21. If it was a misdeclaration and not a case of misclassification, the very provisions of Section 127B are not attracted and the Settlement Commission could not have entertained the application. One another affirming provision is the third proviso, which seeks to expressly exclude from the purview of the Settlement Commission applications in respect of goods to which Section 123 applies, in the sense, the goods which are notified for the purpose of raising initial presumption on the possessor that the goods are smuggled goods unless the person in possession of the same is in a position to establish the proper import of the goods into the country. While the Settlement Commission itself has described the respondent as a smuggler and thought it fit to levy penalty of Rs. 25,000/-, that act itself should have cautioned the Settlement Commission not to entertain the application in the light of the third proviso to Section 127B of the Act and the Settlement Commission should have rejected the application relegating the respondent to workout his remedy in accordance with the normal course provided under the Act.
22. As I am of the view that the Settlement Commission lacks jurisdiction to entertain the application of the nature tiled by the respondent before it, particularly application under Section 127B of the Act, the impugned order cannot be sustained. It is not necessary to go into the merits of the impugned order. Accordingly this writ petition is allowed and the order dated 26-9-2001 in Application No. SA(C) 10/2001, passed by the Customs and Central Excise Settlement Commission, Chennai is quashed by issuing a writ of certiorari. Rule issued and made absolute. No order as to costs.

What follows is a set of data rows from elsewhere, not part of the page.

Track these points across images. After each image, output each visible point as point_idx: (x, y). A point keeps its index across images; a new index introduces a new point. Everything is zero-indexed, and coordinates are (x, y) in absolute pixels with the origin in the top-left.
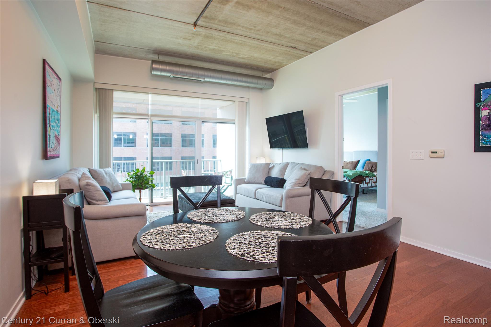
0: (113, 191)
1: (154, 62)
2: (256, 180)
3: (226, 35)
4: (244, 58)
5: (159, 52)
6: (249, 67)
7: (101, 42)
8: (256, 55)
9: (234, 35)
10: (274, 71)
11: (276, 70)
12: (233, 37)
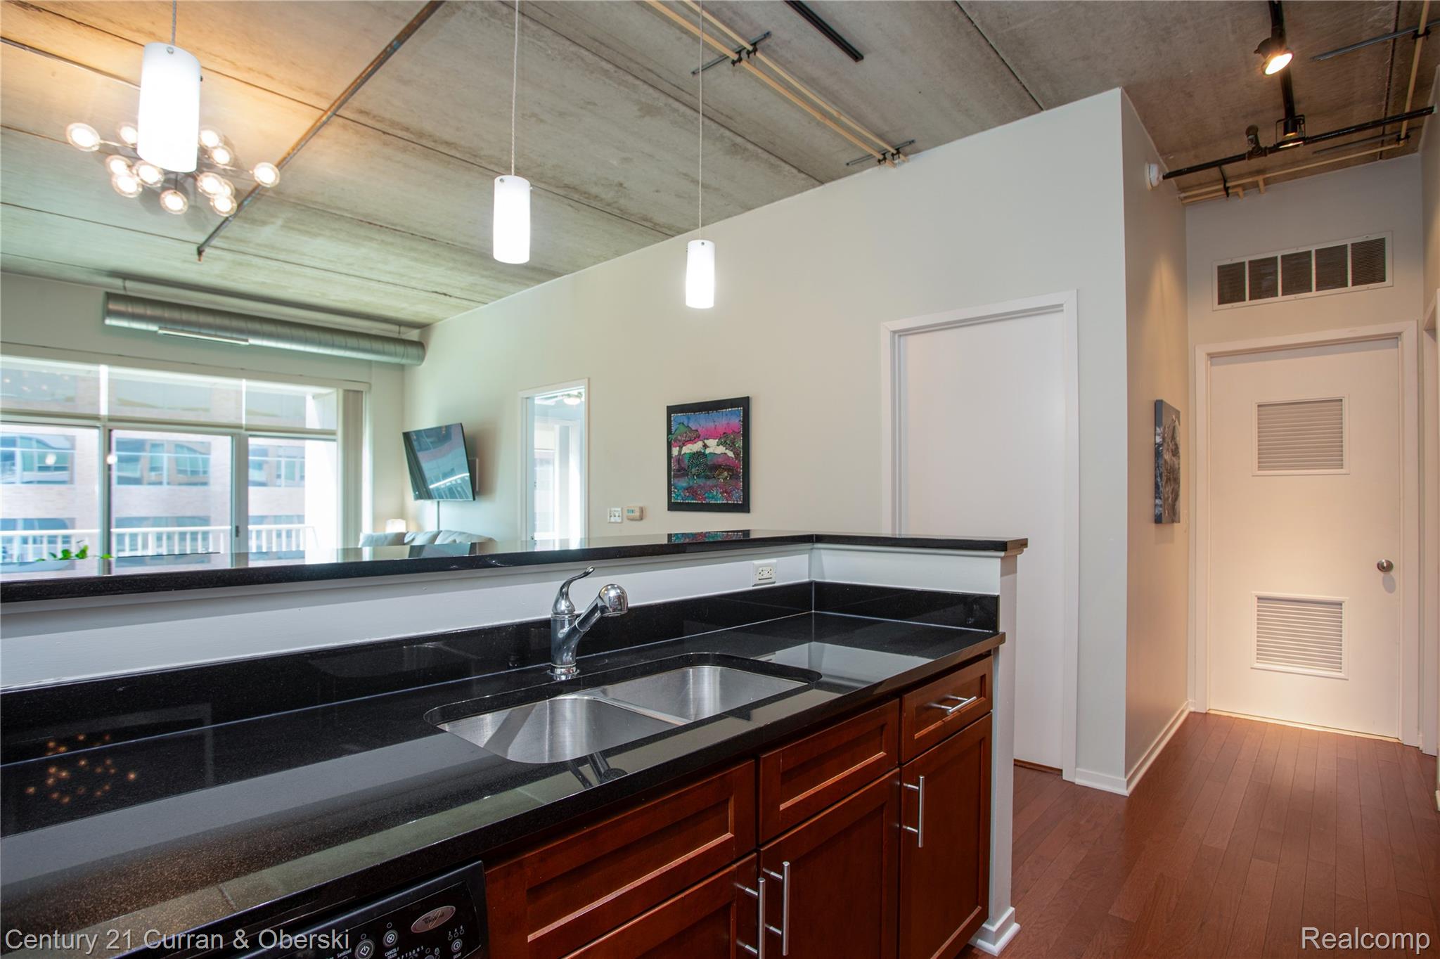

23. It is now open to the authorities under the Act to adjudicate the show cause notice that had been issued by the authorities to the respondent in respect of which the respondent had taken the matter before the Settlement Commission. The respondent to appear before the adjudicating authority for the adjudication of the show cause notice and if need be by filing any additional explanation/objections to the same and to appear for such purpose before such authority on 15-2-2006 without waiting for any further issue of notice from the adjudicating authority.